= Your objective =
Retype the records below exactly as they stand, but with no images.

= Extracted data =
▬▬▬▬▬▬
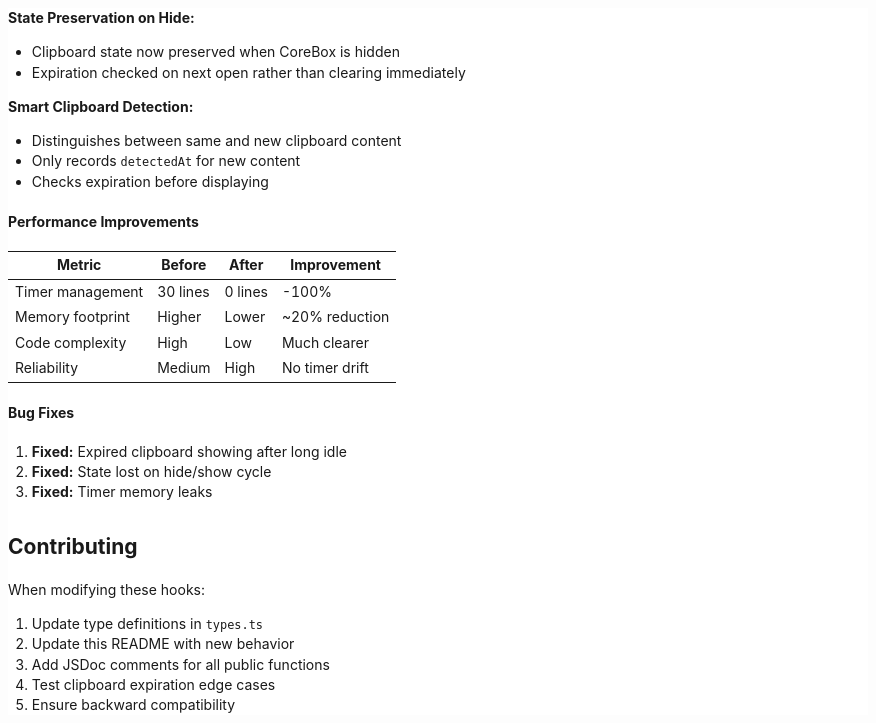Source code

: **State Preservation on Hide:**
- Clipboard state now preserved when CoreBox is hidden
- Expiration checked on next open rather than clearing immediately

**Smart Clipboard Detection:**
- Distinguishes between same and new clipboard content
- Only records `detectedAt` for new content
- Checks expiration before displaying

#### Performance Improvements

| Metric | Before | After | Improvement |
|--------|--------|-------|-------------|
| Timer management | 30 lines | 0 lines | -100% |
| Memory footprint | Higher | Lower | ~20% reduction |
| Code complexity | High | Low | Much clearer |
| Reliability | Medium | High | No timer drift |

#### Bug Fixes

1. **Fixed:** Expired clipboard showing after long idle
2. **Fixed:** State lost on hide/show cycle
3. **Fixed:** Timer memory leaks

## Contributing

When modifying these hooks:

1. Update type definitions in `types.ts`
2. Update this README with new behavior
3. Add JSDoc comments for all public functions
4. Test clipboard expiration edge cases
5. Ensure backward compatibility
▬▬▬▬▬▬
= Exercise solution =
Source code

: **State Preservation on Hide:**
- Clipboard state now preserved when CoreBox is hidden
- Expiration checked on next open rather than clearing immediately

**Smart Clipboard Detection:**
- Distinguishes between same and new clipboard content
- Only records `detectedAt` for new content
- Checks expiration before displaying

#### Performance Improvements

| Metric | Before | After | Improvement |
|--------|--------|-------|-------------|
| Timer management | 30 lines | 0 lines | -100% |
| Memory footprint | Higher | Lower | ~20% reduction |
| Code complexity | High | Low | Much clearer |
| Reliability | Medium | High | No timer drift |

#### Bug Fixes

1. **Fixed:** Expired clipboard showing after long idle
2. **Fixed:** State lost on hide/show cycle
3. **Fixed:** Timer memory leaks

## Contributing

When modifying these hooks:

1. Update type definitions in `types.ts`
2. Update this README with new behavior
3. Add JSDoc comments for all public functions
4. Test clipboard expiration edge cases
5. Ensure backward compatibility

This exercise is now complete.